A TV broadcast from the bakery aired live on the local morning news recently, for instance. If you watched the show, you might search for us with a term like “fox 5 cookies virginia.” Where does that fit in the world of structured data?

I raised this general issue at yesterday’s panel. What were the panelists doing about this wealth of unstructured Web data, which right now is the dark matter of the local-search universe?

The answer I got was, basically, “Not much.”

Most panelists said they do only highly targeted crawls, focusing on sites that have structured data that can “extend or validate” their own data, in the words of Localeze’s Jeff Beard. An example might be the site of a professional group such as the American Optometric Association.

No panelist was ready to start indexing the sites of individual businesses, or locally focused blogs, or any other sites that are unstructured but potentially rich in content.

The only (mild) exception was Erron Silverstein of YellowBot, who also said his company limits itself to targeted crawls — but included local media, such as newspapers, among his targets.

A few players are indexing the broader Web and then associating pages with specific businesses (which is the important part). Most notable are Google and Yahoo, who do it for their local search products.

Of course, they’re already indexing the entire Web. It’s less of a stretch for them.

Google and Yahoo also buy structured data from InfoUSA, Localeze and others, so it’s not like such data is obsolete. But they’re getting the same info directly from some businesses, and those updates are likely more timely, more accurate, and more complete.

Meanwhile, their Web indices are opening up a realm of data that traditional vendors like Acxiom — represented by Jon Cohn on yesterday’s panel — simply don’t care to address.

I suspect that, sooner than you’d imagine, Google and Yahoo will be buying structured data not so that users can search it directly, but for two less-flattering reasons:

  1. To help find Web pages they can associate with each business
  2. To fill ever-smaller gaps in the coverage that results from #1

Matthew Berk of Marchex argued that a good local search must be structured to “help someone walk down the decision trail” by using filters to narrow their search progressively:

I need a orthopedist in Boston … in the Back Bay … who accepts United Healthcare.
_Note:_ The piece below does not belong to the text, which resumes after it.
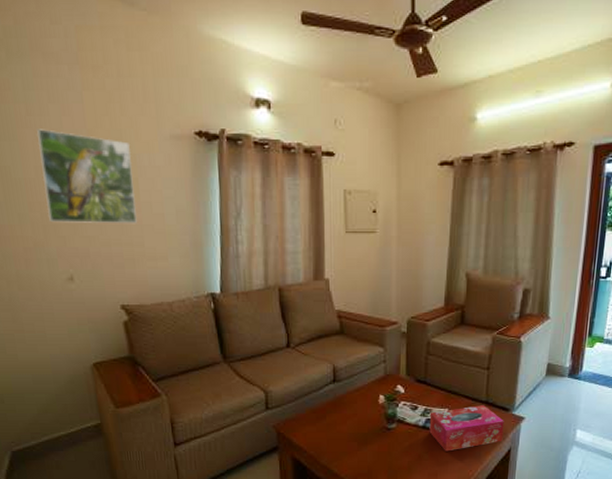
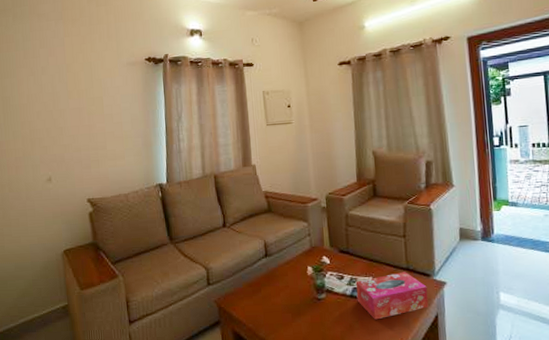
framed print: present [37,129,138,224] -> none [31,67,102,136]

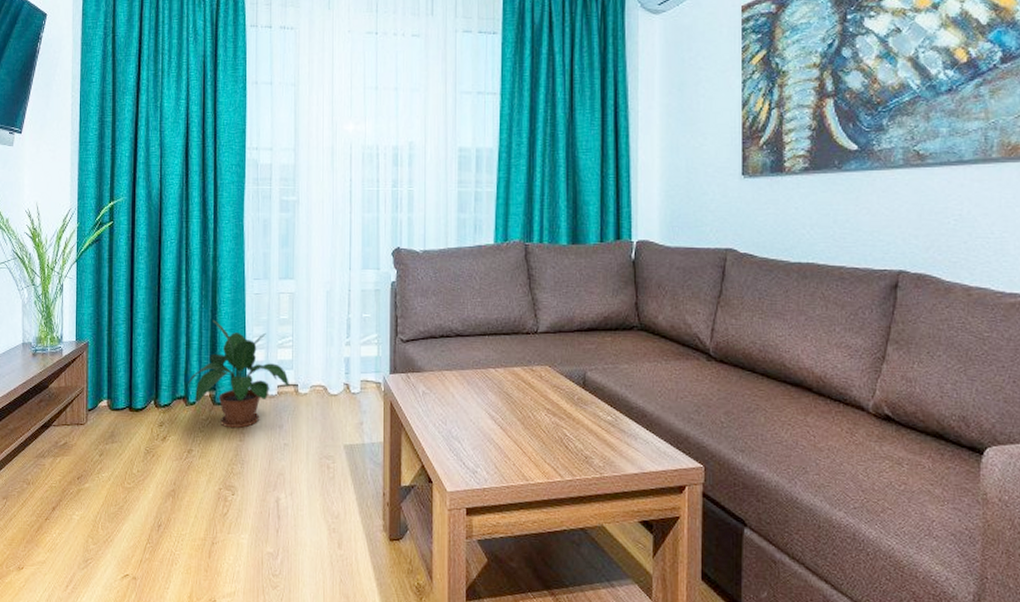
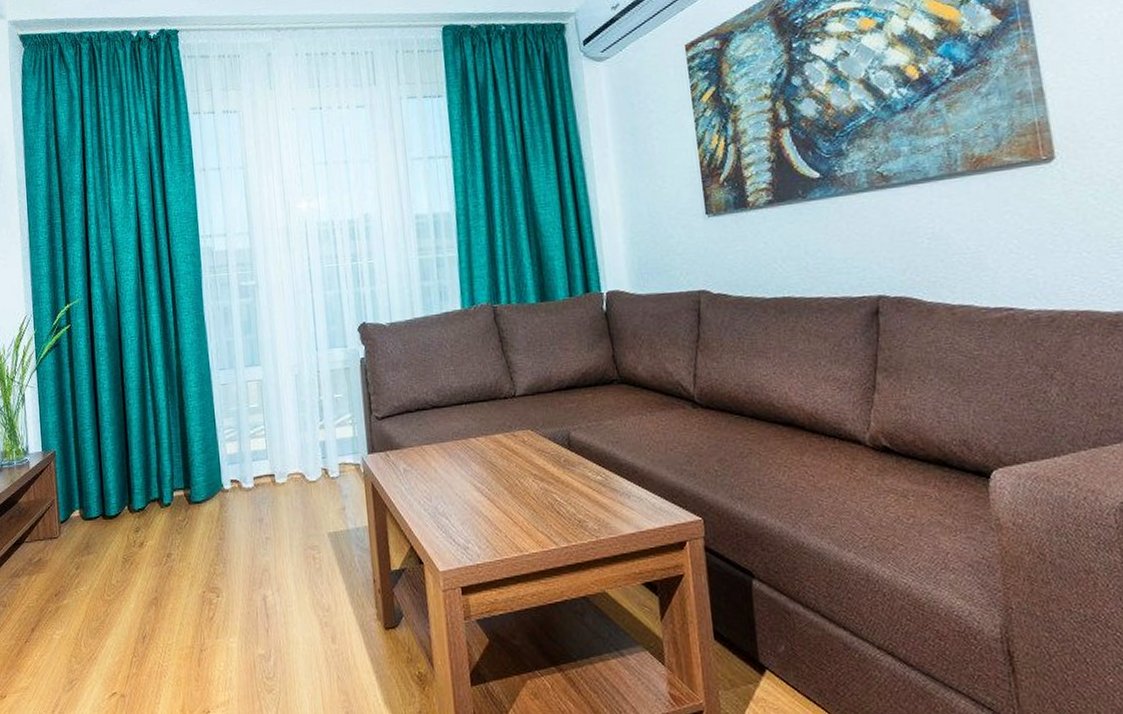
potted plant: present [188,320,289,429] -> none [161,416,266,527]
I think users are more likely to learn that they can go to Google and type “orthopedist back bay united healthcare” — particularly if it produces a good top result the first time they try.

The burden of local search, it seems to me, is to do something that Google can’t match with an unstructured Web search.

In any case, the search portals will ultimately use their indexed Web pages to extract and cross-check structured data directly. Over time — probably just a couple of years — such automated processes will yield data that’s more current and detailed than anything that’s produced by scanning phone books or calling stores.

The resulting search functionality, integrating both structured and unstructured data, will be sold to other companies as a Web service, and data vendors such as InfoUSA will become irrelevant to local search.

Now that would be a dysfunctional environment for many of the Kelsey attendees.

I’m not sure exactly how companies like InfoUSA and Acxiom should tackle the unstructured Web. It’ll demand a new way of thinking, and probably a new way of selling.

But I’m certain that they ignore unstructured data at their peril.